"""
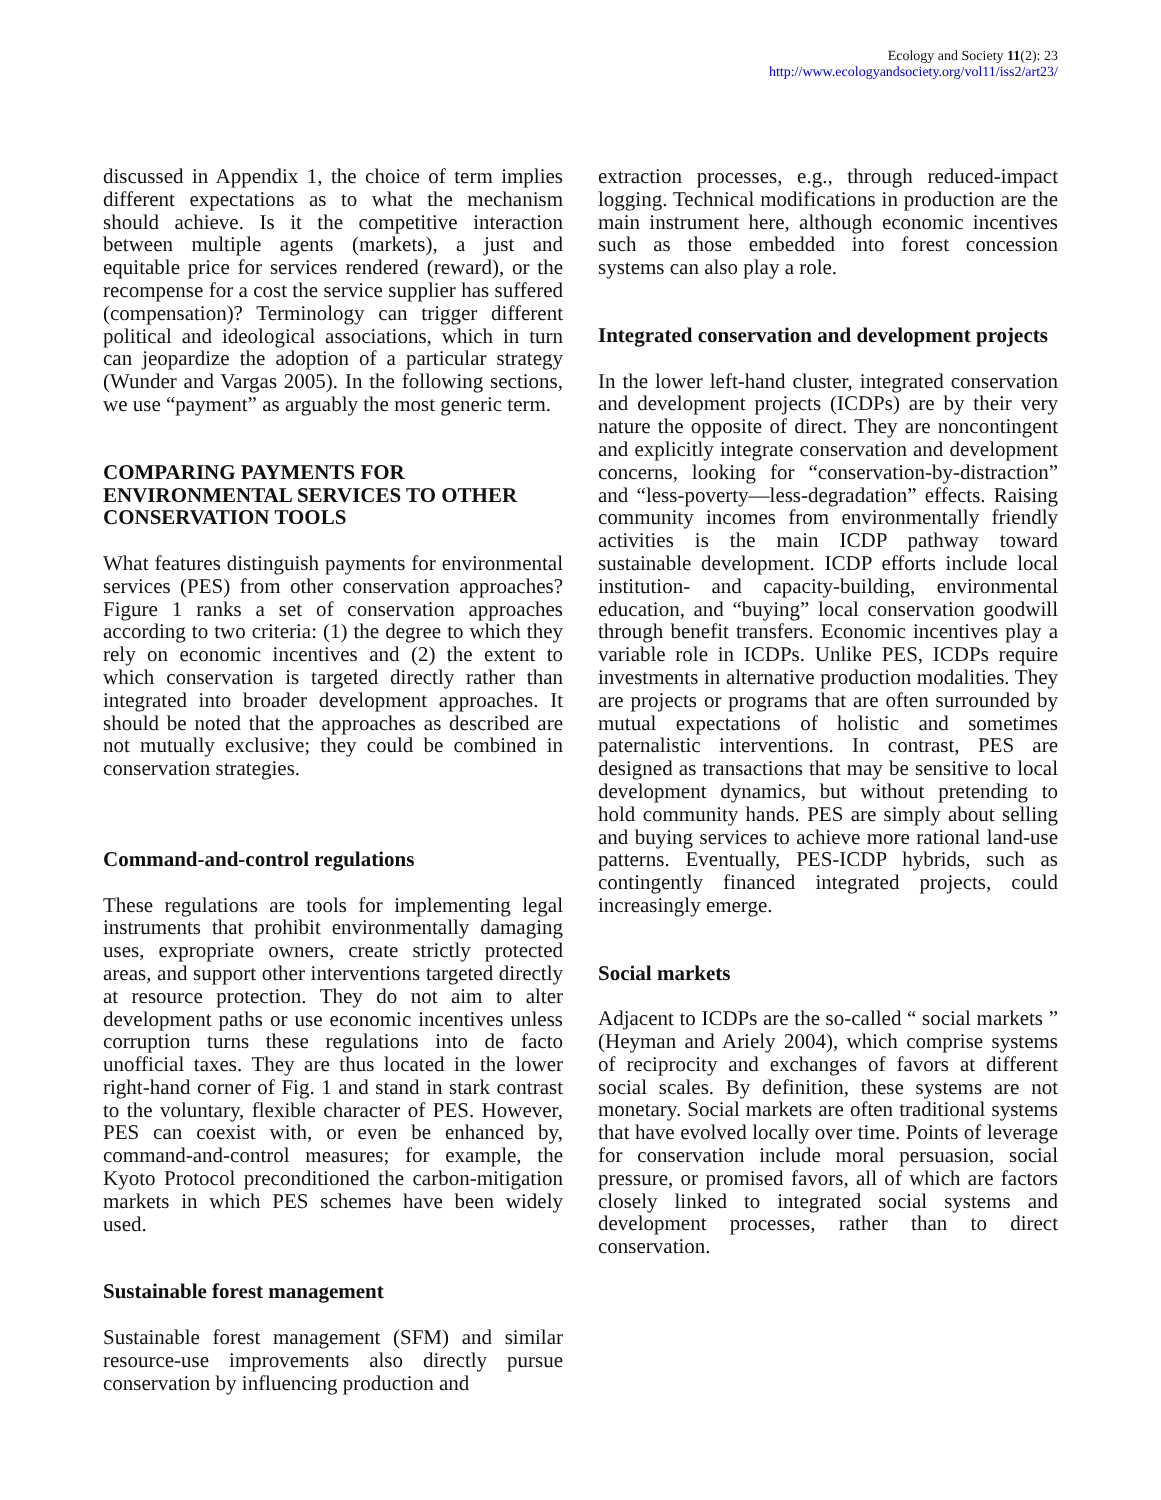Ecology and Society 11(2): 23
http://www.ecologyandsociety.org/vol11/iss2/art23/
discussed in Appendix 1, the choice of term implies different expectations as to what the mechanism should achieve. Is it the competitive interaction between multiple agents (markets), a just and equitable price for services rendered (reward), or the recompense for a cost the service supplier has suffered (compensation)? Terminology can trigger different political and ideological associations, which in turn can jeopardize the adoption of a particular strategy (Wunder and Vargas 2005). In the following sections, we use “payment” as arguably the most generic term.
COMPARING PAYMENTS FOR ENVIRONMENTAL SERVICES TO OTHER CONSERVATION TOOLS
What features distinguish payments for environmental services (PES) from other conservation approaches? Figure 1 ranks a set of conservation approaches according to two criteria: (1) the degree to which they rely on economic incentives and (2) the extent to which conservation is targeted directly rather than integrated into broader development approaches. It should be noted that the approaches as described are not mutually exclusive; they could be combined in conservation strategies.
Command-and-control regulations
These regulations are tools for implementing legal instruments that prohibit environmentally damaging uses, expropriate owners, create strictly protected areas, and support other interventions targeted directly at resource protection. They do not aim to alter development paths or use economic incentives unless corruption turns these regulations into de facto unofficial taxes. They are thus located in the lower right-hand corner of Fig. 1 and stand in stark contrast to the voluntary, flexible character of PES. However, PES can coexist with, or even be enhanced by, command-and-control measures; for example, the Kyoto Protocol preconditioned the carbon-mitigation markets in which PES schemes have been widely used.
Sustainable forest management
Sustainable forest management (SFM) and similar resource-use improvements also directly pursue conservation by influencing production and
extraction processes, e.g., through reduced-impact logging. Technical modifications in production are the main instrument here, although economic incentives such as those embedded into forest concession systems can also play a role.
Integrated conservation and development projects
In the lower left-hand cluster, integrated conservation and development projects (ICDPs) are by their very nature the opposite of direct. They are noncontingent and explicitly integrate conservation and development concerns, looking for “conservation-by-distraction” and “less-poverty—less-degradation” effects. Raising community incomes from environmentally friendly activities is the main ICDP pathway toward sustainable development. ICDP efforts include local institution- and capacity-building, environmental education, and “buying” local conservation goodwill through benefit transfers. Economic incentives play a variable role in ICDPs. Unlike PES, ICDPs require investments in alternative production modalities. They are projects or programs that are often surrounded by mutual expectations of holistic and sometimes paternalistic interventions. In contrast, PES are designed as transactions that may be sensitive to local development dynamics, but without pretending to hold community hands. PES are simply about selling and buying services to achieve more rational land-use patterns. Eventually, PES-ICDP hybrids, such as contingently financed integrated projects, could increasingly emerge.
Social markets
Adjacent to ICDPs are the so-called “ social markets ” (Heyman and Ariely 2004), which comprise systems of reciprocity and exchanges of favors at different social scales. By definition, these systems are not monetary. Social markets are often traditional systems that have evolved locally over time. Points of leverage for conservation include moral persuasion, social pressure, or promised favors, all of which are factors closely linked to integrated social systems and development processes, rather than to direct conservation.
"""
Problem
Restate the data word for word, minus any images.

Task response
Ecology and Society 11(2): 23
http://www.ecologyandsociety.org/vol11/iss2/art23/
discussed in Appendix 1, the choice of term implies different expectations as to what the mechanism should achieve. Is it the competitive interaction between multiple agents (markets), a just and equitable price for services rendered (reward), or the recompense for a cost the service supplier has suffered (compensation)? Terminology can trigger different political and ideological associations, which in turn can jeopardize the adoption of a particular strategy (Wunder and Vargas 2005). In the following sections, we use “payment” as arguably the most generic term.
COMPARING PAYMENTS FOR ENVIRONMENTAL SERVICES TO OTHER CONSERVATION TOOLS
What features distinguish payments for environmental services (PES) from other conservation approaches? Figure 1 ranks a set of conservation approaches according to two criteria: (1) the degree to which they rely on economic incentives and (2) the extent to which conservation is targeted directly rather than integrated into broader development approaches. It should be noted that the approaches as described are not mutually exclusive; they could be combined in conservation strategies.
Command-and-control regulations
These regulations are tools for implementing legal instruments that prohibit environmentally damaging uses, expropriate owners, create strictly protected areas, and support other interventions targeted directly at resource protection. They do not aim to alter development paths or use economic incentives unless corruption turns these regulations into de facto unofficial taxes. They are thus located in the lower right-hand corner of Fig. 1 and stand in stark contrast to the voluntary, flexible character of PES. However, PES can coexist with, or even be enhanced by, command-and-control measures; for example, the Kyoto Protocol preconditioned the carbon-mitigation markets in which PES schemes have been widely used.
Sustainable forest management
Sustainable forest management (SFM) and similar resource-use improvements also directly pursue conservation by influencing production and
extraction processes, e.g., through reduced-impact logging. Technical modifications in production are the main instrument here, although economic incentives such as those embedded into forest concession systems can also play a role.
Integrated conservation and development projects
In the lower left-hand cluster, integrated conservation and development projects (ICDPs) are by their very nature the opposite of direct. They are noncontingent and explicitly integrate conservation and development concerns, looking for “conservation-by-distraction” and “less-poverty—less-degradation” effects. Raising community incomes from environmentally friendly activities is the main ICDP pathway toward sustainable development. ICDP efforts include local institution- and capacity-building, environmental education, and “buying” local conservation goodwill through benefit transfers. Economic incentives play a variable role in ICDPs. Unlike PES, ICDPs require investments in alternative production modalities. They are projects or programs that are often surrounded by mutual expectations of holistic and sometimes paternalistic interventions. In contrast, PES are designed as transactions that may be sensitive to local development dynamics, but without pretending to hold community hands. PES are simply about selling and buying services to achieve more rational land-use patterns. Eventually, PES-ICDP hybrids, such as contingently financed integrated projects, could increasingly emerge.
Social markets
Adjacent to ICDPs are the so-called “ social markets ” (Heyman and Ariely 2004), which comprise systems of reciprocity and exchanges of favors at different social scales. By definition, these systems are not monetary. Social markets are often traditional systems that have evolved locally over time. Points of leverage for conservation include moral persuasion, social pressure, or promised favors, all of which are factors closely linked to integrated social systems and development processes, rather than to direct conservation.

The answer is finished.